Structured and unstructured data is sourced collected and scaled in different ways.
Structured data would typically be values such as names, addresses, transaction data, amounts, or credit card numbers.
Unstructured data would often contain values such as social media tweets, emails, car sensor data, even satellite images or audio and video files.
Structured data is always stored in rows and columns.
It's really easy to search.
And it's often quantitative data that it's using so that would mean things like numbers and text.
Typically, we would use Excel, SQL, or even Azure to hold structured data.
On a structured dataset we'll find tables and databases.
So for example an Excel spreadsheet holds table of information.
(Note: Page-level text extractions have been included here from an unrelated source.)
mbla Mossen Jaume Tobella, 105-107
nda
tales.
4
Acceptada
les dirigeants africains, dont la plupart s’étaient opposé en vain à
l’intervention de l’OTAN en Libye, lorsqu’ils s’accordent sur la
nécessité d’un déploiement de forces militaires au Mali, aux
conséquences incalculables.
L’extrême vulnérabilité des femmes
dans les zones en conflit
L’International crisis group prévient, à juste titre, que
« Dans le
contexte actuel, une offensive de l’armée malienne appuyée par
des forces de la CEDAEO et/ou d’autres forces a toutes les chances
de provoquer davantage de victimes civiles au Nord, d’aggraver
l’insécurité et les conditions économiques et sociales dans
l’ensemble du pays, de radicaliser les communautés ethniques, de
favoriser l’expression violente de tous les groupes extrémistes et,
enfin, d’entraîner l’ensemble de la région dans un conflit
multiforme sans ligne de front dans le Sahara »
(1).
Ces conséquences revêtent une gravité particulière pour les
That table is divided into rows and columns Excel has a 1 million limit to the number of rows other systems and databases would hold much more. So we'll find that our first row in an Excel spreadsheet for example would contain the column names. These are known as fields in databases and tables.
Tables like this are really easy to search through to filter and to organize we'll often find that one column of information will hold unique values.
So each row can be easily identified using that value.
Unstructured data is much more undefined.
So it's quite difficult to search through and process on structured data as it holds typically qualitative information. So this would be quite text heavy and descriptive data.
It has to be often stored in special data lakes or non-relational databases.
And it does take up a lot of storage space.